During his visit to Panamá on Wednesday, Venezuelan opposition leader Edmundo González Urrutia presented the voting tallies from the disputed July 28, 2024 election to Javier Martínez-Acha, Panama’s Foreign Affairs Minister.
These voting tallies, called “actas”, demonstrate González Urrutia’s victory in the presidential election with 67% of the vote will now be under the custody of the Panamanian government.
The day of the July election, the opposition organized thousands of poll watchers in grassroots groups called “comanditos” and they were able to gather over 85% of precinct-level tally sheets. The total votes for each presidential candidate are recorded in these receipt-like documents printed by every voting machine in the country.
The administration-allied National Electoral Council (CNE) claims that incumbent President Nicolás Maduro won re-election with 51.95% of the vote. To this day, they have failed to provide any detailed precinct-level results.
“These “actas” are my true tri-colored flag, given to me by the people,” González Urrutia said while presenting the documents at the Atalpa convention center in Panamá City.
Opposition leader María Corina Machado said on X that “the ‘actas’ of truth, which express the popular sovereignty and the decision of the Venezuelan people for change, have arrived in Panamá.”
Machado, who has mostly been in hiding since August 28, expressed that this established an “indelible historical bond” between the people of Panamá and Venezuela.

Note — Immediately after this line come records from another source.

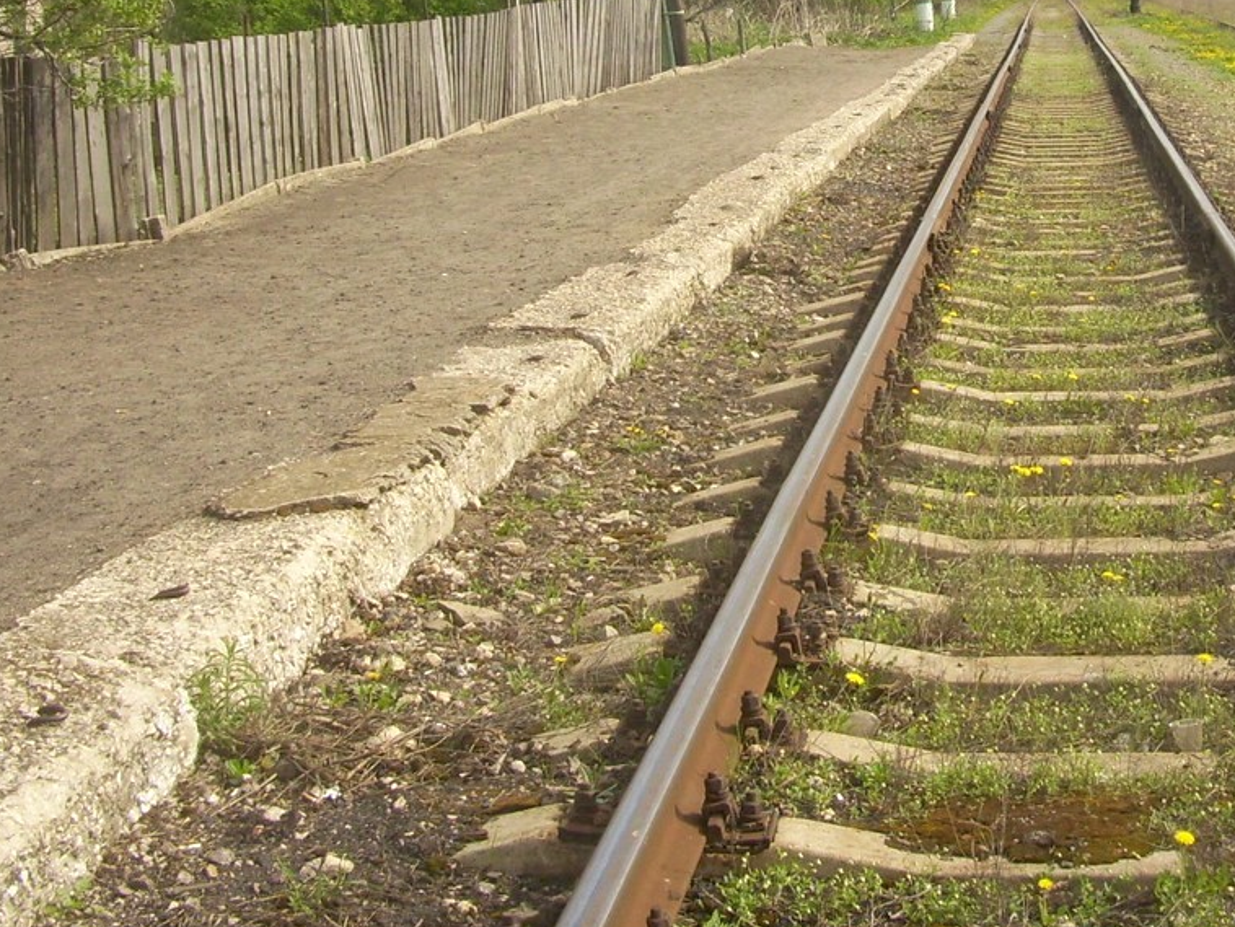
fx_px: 2427
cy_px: 154
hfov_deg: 27.8
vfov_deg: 21.3
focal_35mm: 68
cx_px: 1046
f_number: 5.6
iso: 80
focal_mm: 5.7
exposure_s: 1/250
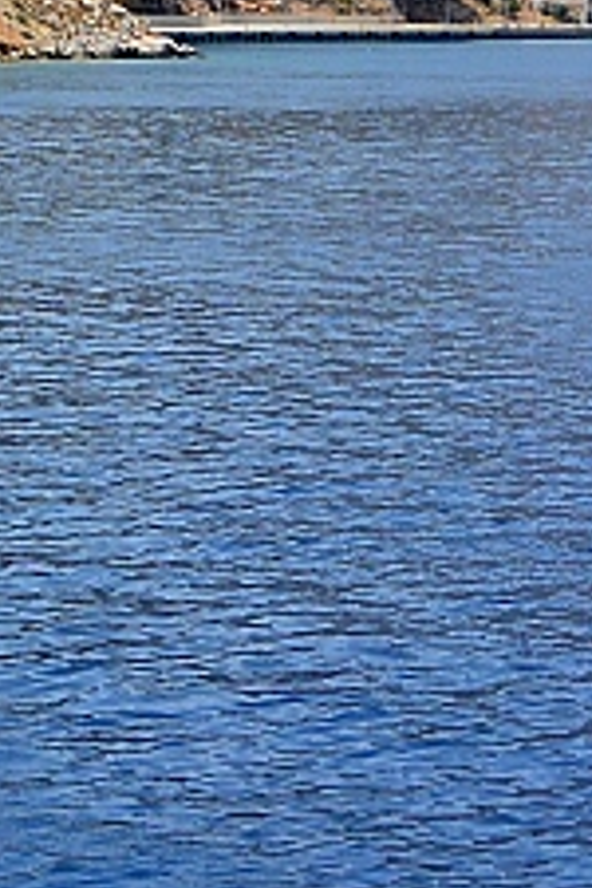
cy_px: -223
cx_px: -225
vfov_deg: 12.9
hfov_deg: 8.7
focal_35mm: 155
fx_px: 3823
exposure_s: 1/800
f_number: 5
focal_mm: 12.7
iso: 160
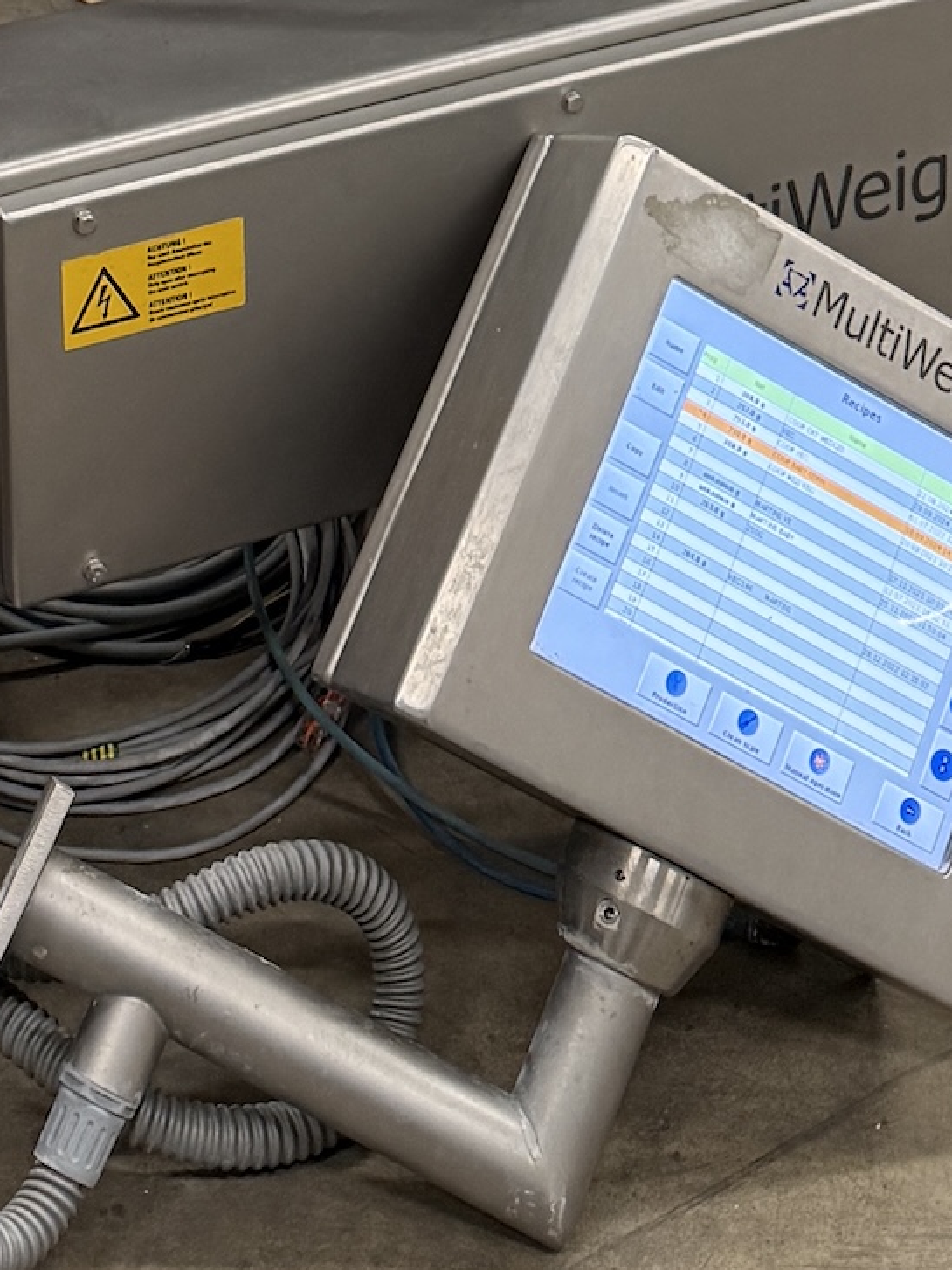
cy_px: -948
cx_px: 362
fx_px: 3228
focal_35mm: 88
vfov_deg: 18.1
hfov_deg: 16.8
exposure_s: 1/50
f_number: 1.78
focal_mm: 6.76
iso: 250
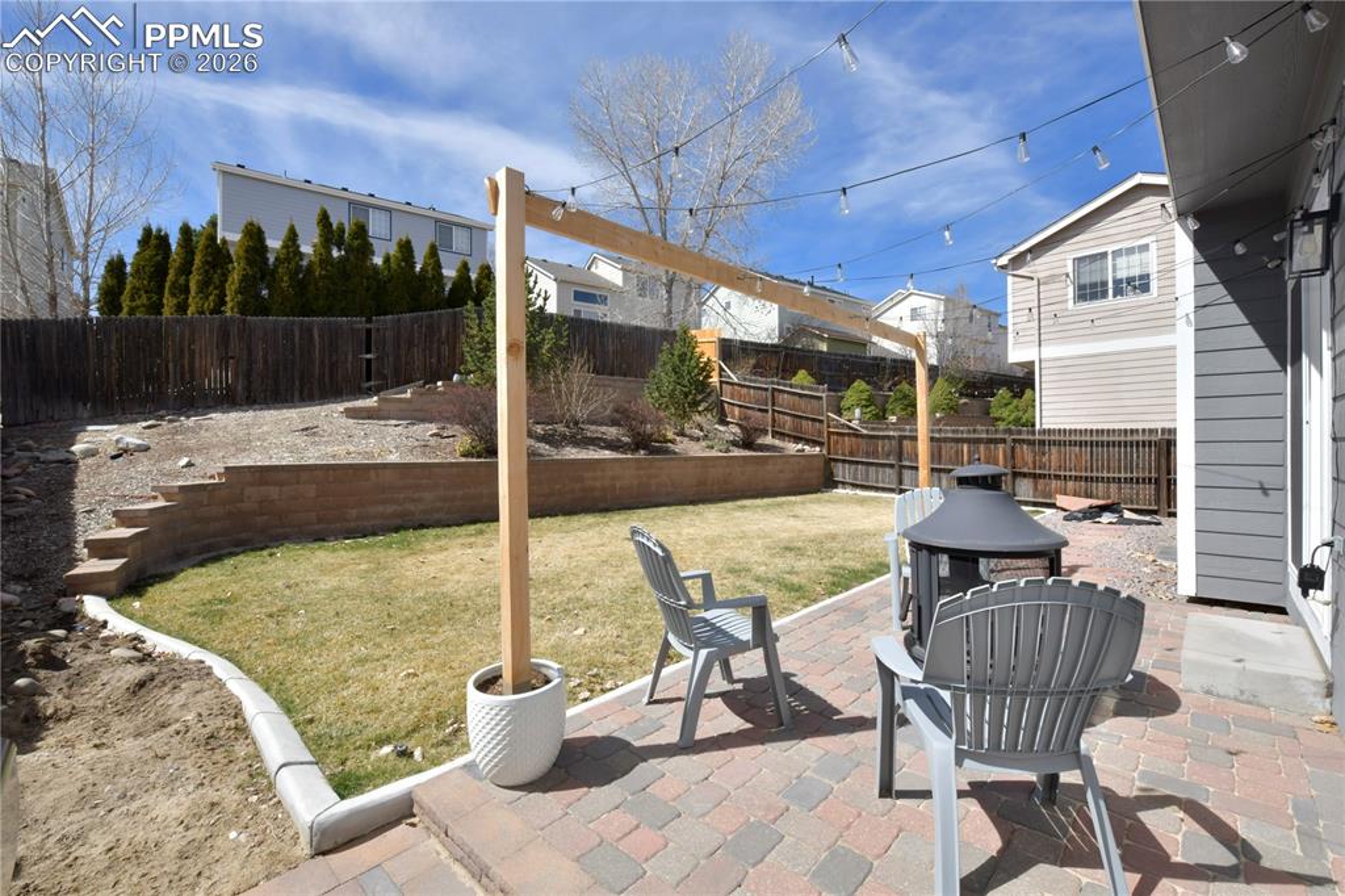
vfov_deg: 77.3
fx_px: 560
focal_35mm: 15
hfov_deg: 100.4
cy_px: 448
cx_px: 672
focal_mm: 15
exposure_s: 1/250
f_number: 18
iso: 500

The delivery of the voting tallies was also recorded in a document signed by González Urrutia and Martínez-Acha, who signed on behalf of Panamanian President Jose Raúl Mulino.
The document stated: “The official ‘actas’ received today by the government of Panamá for safekeeping not only embody the testimony of the sovereign will of the Venezuelan people, who through their popular vote evidenced and ratified their firm determination to live in freedom and democracy. They also reflect the extraordinary degree of citizen organization required to overcome all the arbitrariness imposed by a tyrannical regime that always sought to adulterate the elections.”
González Urrutia embarked on an international tour in the run up to January 10, the day which according to the Venezuelan Constitution a new elected president must take office.
The retired diplomat fled into exile in Spain in September after a judge issued an arrest warrant following the July election.
His tour began in Argentina on January 4, where he was recieved by Argentinian President Javier Millei at the house of government, the Casa Rosada.
González Urrutia also met with Uruguayan President Luis Lacalle Pou and on Monday, he met with President Joe Biden in Washington. This morning, he arrived at his last stop in the Dominican Republic.
González Urrutia reportedly plans to leave the Dominican Republic to return to Venezuela and assume the presidency on January 10, despite the Maduro regime announcing a USD $100,000 reward for his capture. In the past few days, “Wanted” posters with González Urrutia’s face started being plastered on screens and billboards in Caracas and in the Simón Bolívar International Airport in Maiquetía, located in the capital’s outskirts.
Nine former Latin American and Spanish presidents are set to accompany the president-elect in his return to Venezuela.